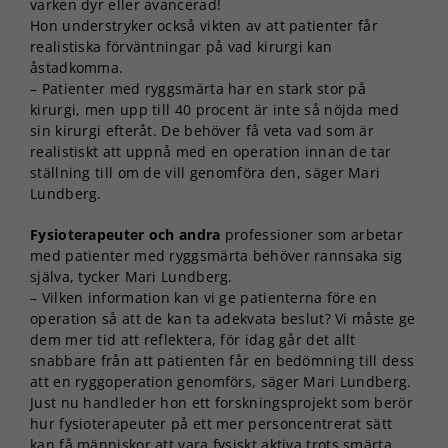
varken dyr eller avancerad!
Hon understryker också vikten av att patienter får
realistiska förväntningar på vad kirurgi kan
åstadkomma.
– Patienter med ryggsmärta har en stark stor på
kirurgi, men upp till 40 procent är inte så nöjda med
sin kirurgi efteråt. De behöver få veta vad som är
realistiskt att uppnå med en operation innan de tar
ställning till om de vill genomföra den, säger Mari
Lundberg.
Fysioterapeuter och andra
professioner som arbetar
med patienter med ryggsmärta behöver rannsaka sig
själva, tycker Mari Lundberg.
– Vilken information kan vi ge patienterna före en
operation så att de kan ta adekvata beslut? Vi måste ge
dem mer tid att reflektera, för idag går det allt
snabbare från att patienten får en bedömning till dess
att en ryggoperation genomförs, säger Mari Lundberg.
Just nu handleder hon ett forskningsprojekt som berör
hur fysioterapeuter på ett mer personcentrerat sätt
kan få människor att vara fysiskt aktiva trots smärta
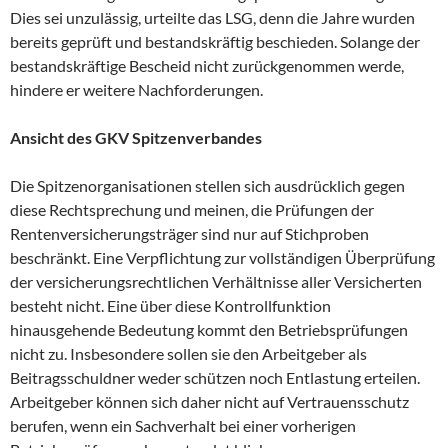
Dies sei unzulässig, urteilte das LSG, denn die Jahre wurden
bereits geprüft und bestandskräftig beschieden. Solange der
bestandskräftige Bescheid nicht zurückgenommen werde,
hindere er weitere Nachforderungen.
Ansicht des GKV Spitzenverbandes
Die Spitzenorganisationen stellen sich ausdrücklich gegen
diese Rechtsprechung und meinen, die Prüfungen der
Rentenversicherungsträger sind nur auf Stichproben
beschränkt. Eine Verpflichtung zur vollständigen Überprüfung
der versicherungsrechtlichen Verhältnisse aller Versicherten
besteht nicht. Eine über diese Kontrollfunktion
hinausgehende Bedeutung kommt den Betriebsprüfungen
nicht zu. Insbesondere sollen sie den Arbeitgeber als
Beitragsschuldner weder schützen noch Entlastung erteilen.
Arbeitgeber können sich daher nicht auf Vertrauensschutz
berufen, wenn ein Sachverhalt bei einer vorherigen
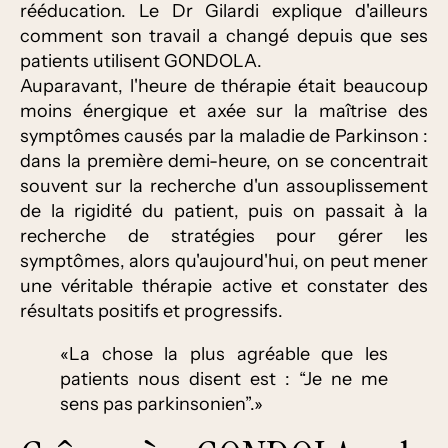
rééducation. Le Dr Gilardi explique d'ailleurs
comment son travail a changé depuis que ses
patients utilisent GONDOLA.
Auparavant, l'heure de thérapie était beaucoup
moins énergique et axée sur la maîtrise des
symptômes causés par la maladie de Parkinson :
dans la première demi-heure, on se concentrait
souvent sur la recherche d'un assouplissement
de la rigidité du patient, puis on passait à la
recherche de stratégies pour gérer les
symptômes, alors qu'aujourd'hui, on peut mener
une véritable thérapie active et constater des
résultats positifs et progressifs.
«La chose la plus agréable que les
patients nous disent est : “Je ne me
sens pas parkinsonien”.»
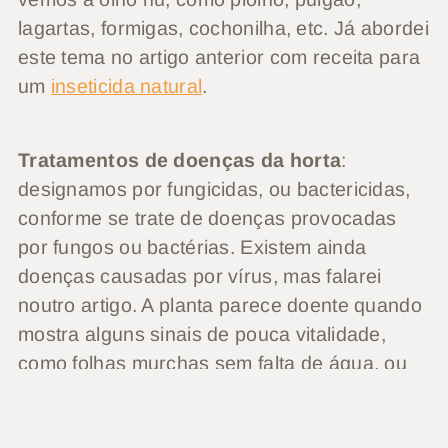
lagartas, formigas, cochonilha, etc. Já abordei
este tema no artigo anterior com receita para
um
inseticida natural
.
Tratamentos de doenças da horta
:
designamos por fungicidas, ou bactericidas,
conforme se trate de doenças provocadas
por fungos ou bactérias. Existem ainda
doenças causadas por vírus, mas falarei
noutro artigo. A planta parece doente quando
mostra alguns sinais de pouca vitalidade,
como folhas murchas sem falta de água, ou
aparecem manchas ou esporos nas folhas. A
melhor forma de tratar as doenças ainda é a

▶ _Task statement_: No pictures belong in the answer, only the lines from the top of the listing through the line containing "kirurgi, men upp", repeated word for word.

▶ _Solution for this exercise_:
varken dyr eller avancerad!
Hon understryker också vikten av att patienter får
realistiska förväntningar på vad kirurgi kan
åstadkomma.
– Patienter med ryggsmärta har en stark stor på
kirurgi, men upp till 40 procent är inte så nöjda med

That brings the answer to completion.